- Task instructions -
1 - From the commentary on Bob Petrino and Louisville football, write out word for word the passage starting with "Point 2: Okay, so" and going on through "anyone wants him.".
2 - Using the commentary on Bob Petrino and Louisville football, decide whether each statement agrees with it, answering yes or no and quoting the deciding words: (a) Charlie Strong left the cupboard bare at Louisville. (b) Devonta Parker is hurt. (c) The ACC is strong this year.
3 - Condense the paragraph of the commentary on Bob Petrino and Louisville football that begins "Well, let's take a look." into a shorter version that keeps its main facts.

But. Let's examine it anyway because I have a theory--well, a hypothesis.
Point 1: It's not exactly a secret that Bob has commitment issues even if naive Louisville fans have deluded themselves into thinking that Bob has changed.
Actually, wait, let's back up. That's not fair. They haven't deluded themselves; they've allowed themselves to be deluded by the fangless local media, which is controlled by their beltless, collarless athletics director. What they don't know, what the rest of us do, is that middle-aged men in positions of power aren't given to change. Bob wanted the Kentucky job as badly as I want the Gisele Bundchen Oil Boy job, and buddy, that's pretty effing bad. Do you think for one second he ever intended to honor any contract Mitch Barnhart could've given him? Maybe--maybe he did intend to fulfill a contract--at the time. WKU believed he did. But here's the thing: it's easy to be faithful when no one else wants you. It's when the better job and the hot blonde volleyball player comes along when loyalty is truly tested, and if Bob has proven anything over the last decade it's that he can be trusted to be untrustworthy--a common trait among the disingenuous and self-serving.
Point 2: Okay, so we've pointed out that Bob is disingenuous and self-serving; additionally, it is unlikely, at least on an anecdotal level, that a man his age, in a position of power, is, either by nature or inclination, willing and/or able to change his behavior--especially when he's now been rewarded for it in the form of two more head coaching jobs. I think it's then reasonable to take the stance that the moment a bigger job comes open (and there will be several after this season), Bob, based on his track record, will leave for that job--assuming anyone wants him.
But. Louisville looks kinda sh!tty right now. Not Wake Forest sh!tty (about ten points better), but still--sh!tty. Sure, Devonta Parker is hurt. Sure, the quarterback situation is still fluid. Sure, once he gets that figured out, Louisville will be rolling. Right?
Well, let's take a look. Charlie Strong didn't leave the cupboard bare. He was recruiting at a level previously unseen at Louisville, and Petrino has recruited like a man who is having a hard time convincing mothers to send their sons to come play for him. So, the talent level isn't getting better at Louisville--it's getting worse; moreover, it's getting worse at a time when the competition is getting better. While the ACC is crap this year, it's still a major step up from the fake conferences in which Louisville has played every single year of its football existence.

- Extracted data -
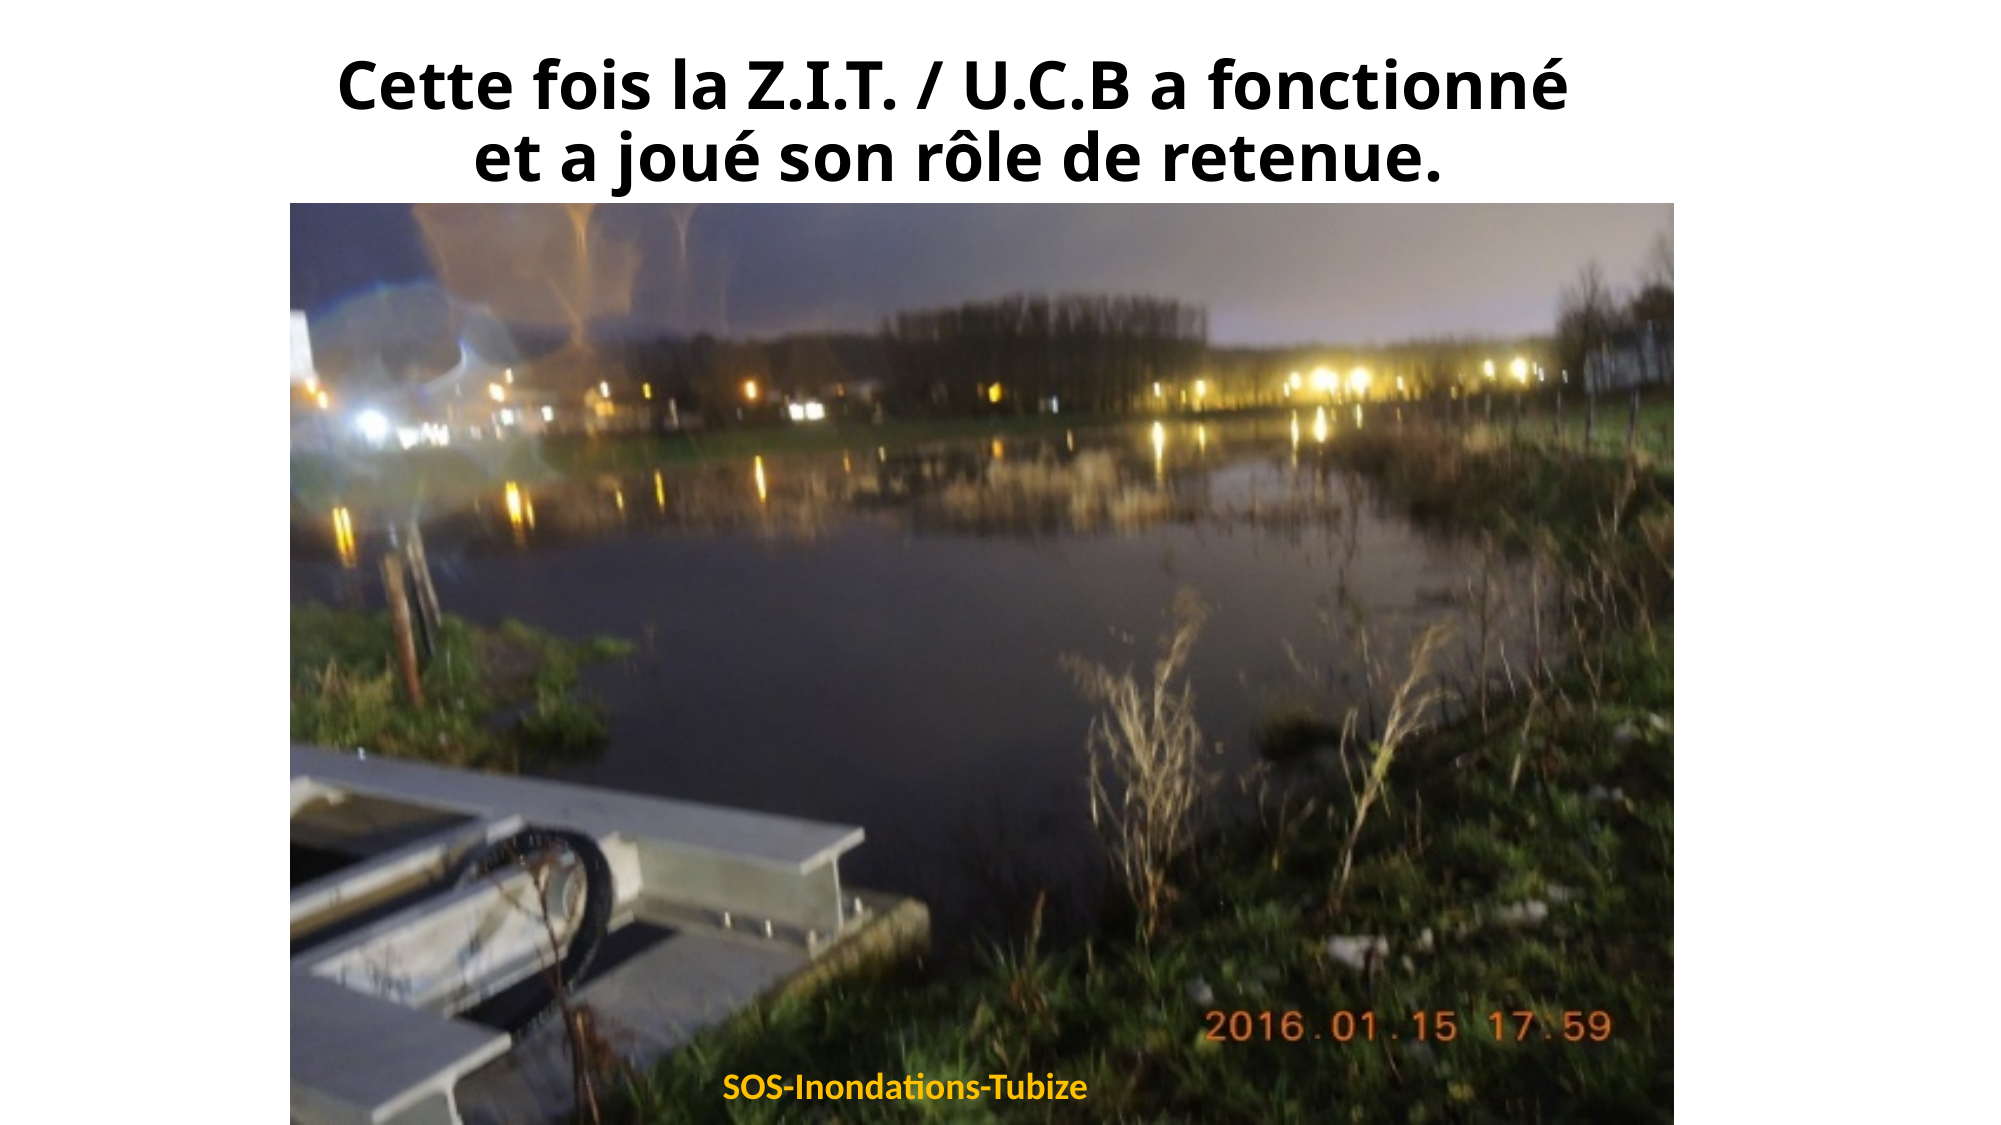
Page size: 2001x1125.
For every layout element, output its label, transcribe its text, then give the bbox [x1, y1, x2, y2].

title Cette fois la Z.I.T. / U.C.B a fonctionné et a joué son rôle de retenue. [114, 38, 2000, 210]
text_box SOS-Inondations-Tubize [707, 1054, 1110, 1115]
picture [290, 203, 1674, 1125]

- Solutions per task -
1 -
Point 2: Okay, so we've pointed out that Bob is disingenuous and self-serving; additionally, it is unlikely, at least on an anecdotal level, that a man his age, in a position of power, is, either by nature or inclination, willing and/or able to change his behavior--especially when he's now been rewarded for it in the form of two more head coaching jobs. I think it's then reasonable to take the stance that the moment a bigger job comes open (and there will be several after this season), Bob, based on his track record, will leave for that job--assuming anyone wants him.

2 -
(a) No: "Charlie Strong didn't leave the cupboard bare."
(b) Yes: "Sure, Devonta Parker is hurt."
(c) No: "While the ACC is crap this year"

3 - Charlie Strong recruited at a level previously unseen at Louisville. Petrino recruits like a man struggling to convince mothers to send their sons to play for him. So Louisville's talent level is getting worse while the competition is getting better. Although the ACC is crap this year, it is still a major step up from the fake conferences Louisville has played in every year of its football existence.